You've done the right thing - definitely - well done and Wine for you!

wellcoveredsparerib · 07/01/2013 22:37

"I said if she wants to pay me for my time instead, then all well and good. "

Did you mean it when you said this to M? This would not be a good idea.

MamaMumra · 07/01/2013 22:42

Email or text her, you can do it it OP! I do know how hard it is. Years ago I wanted to cancel a hair appointment and called 3 times, confirming each time! In the end I got my friend to call ...

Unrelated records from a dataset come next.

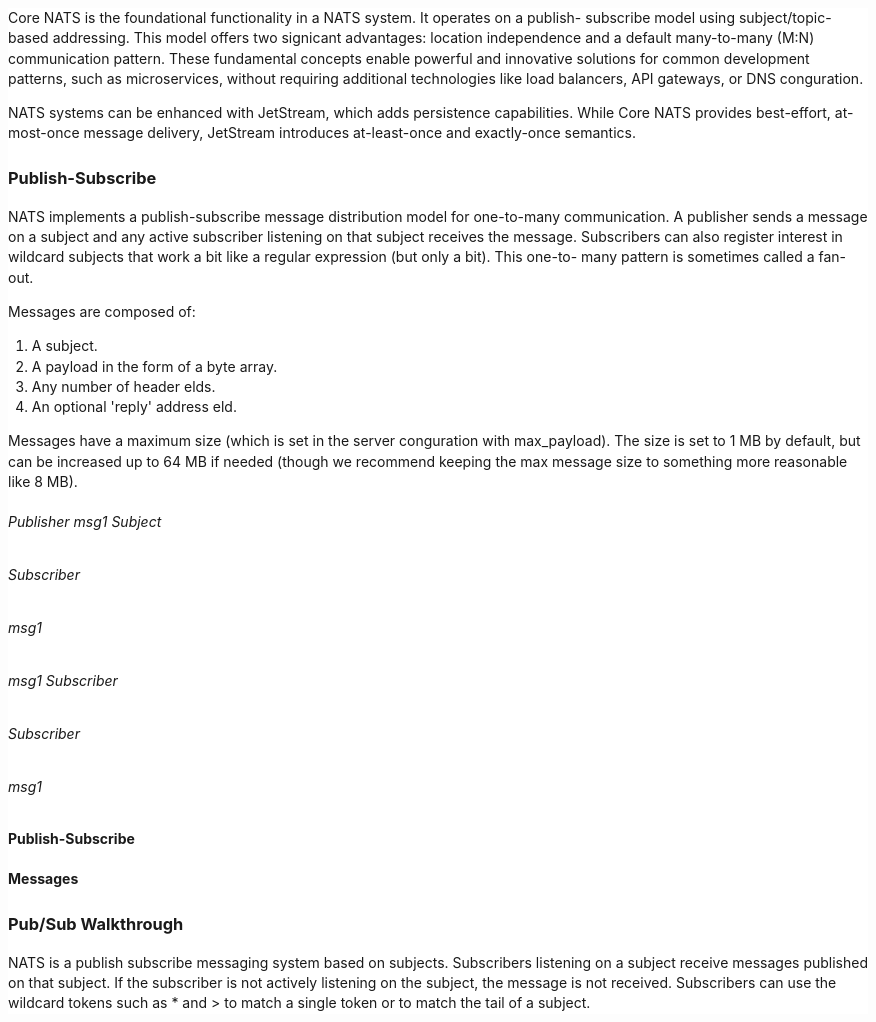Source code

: Core NATS is the foundational functionality in a NATS system. It operates on a publish-
subscribe model using subject/topic-based addressing. This model offers two signicant
advantages: location independence and a default many-to-many (M:N) communication
pattern. These fundamental concepts enable powerful and innovative solutions for
common development patterns, such as microservices, without requiring additional
technologies like load balancers, API gateways, or DNS conguration.

NATS systems can be enhanced with JetStream, which adds persistence capabilities.
While Core NATS provides best-effort, at-most-once message delivery, JetStream
introduces at-least-once and exactly-once semantics.


### Publish-Subscribe

NATS implements a publish-subscribe message distribution model for one-to-many
communication. A publisher sends a message on a subject and any active subscriber
listening on that subject receives the message. Subscribers can also register interest in
wildcard subjects that work a bit like a regular expression (but only a bit). This one-to-
many pattern is sometimes called a fan-out.

Messages are composed of:

1. A subject.
2. A payload in the form of a byte array.
3. Any number of header elds.
4. An optional 'reply' address eld.

Messages have a maximum size (which is set in the server conguration with
max_payload). The size is set to 1 MB by default, but can be increased up to 64 MB if
needed (though we recommend keeping the max message size to something more
reasonable like 8 MB).

###### Publisher msg1 Subject

###### Subscriber

###### msg1

###### msg1 Subscriber

###### Subscriber

###### msg1

#### Publish-Subscribe

#### Messages


### Pub/Sub Walkthrough

NATS is a publish subscribe messaging system based on subjects. Subscribers listening
on a subject receive messages published on that subject. If the subscriber is not actively
listening on the subject, the message is not received. Subscribers can use the wildcard
tokens such as * and > to match a single token or to match the tail of a subject.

Someone here will do an email surely Smile

Musomathsci · 07/01/2013 22:44

I agree that you should leave. Don't enter into any negotiations, but tell the leader your reasons for leaving (ie repeated requests and pressure for extra work that you told her you could not do) and put your concerns about M in writing to the leader. That is the end of your responsibility to her and the group. If you are feeling generous, you could perhaps telephone M's daughter and tell her that you are leaving, so that she has the opportunity to support her mothers, but do not under any circumstances agree to meet with her or allow her to visit etc in future - you need to draw a line under this whole thing. Good luck.

Musomathsci · 07/01/2013 22:48

Sorry, just realised I hadn't read the latest from you. If there is someone else in overall charge of this organisation, they definitely need to know that the person leading the group is out of line. Unfortunately some of the people who volunteer for these charities have difficulties of their own, and she sounds like one of them. Yikes!

ExitPursuedByABear · 07/01/2013 22:51

Oh poor you (again, I said this earlier) I would be just the same in your situation, full of resolve and then backtracking in the face of reality.

As others have said, just text with how you really feel. You do not have to meet up to be taken off the signatory list for the bank account. It is a shame that there is no one to take your place, but that is not your fault.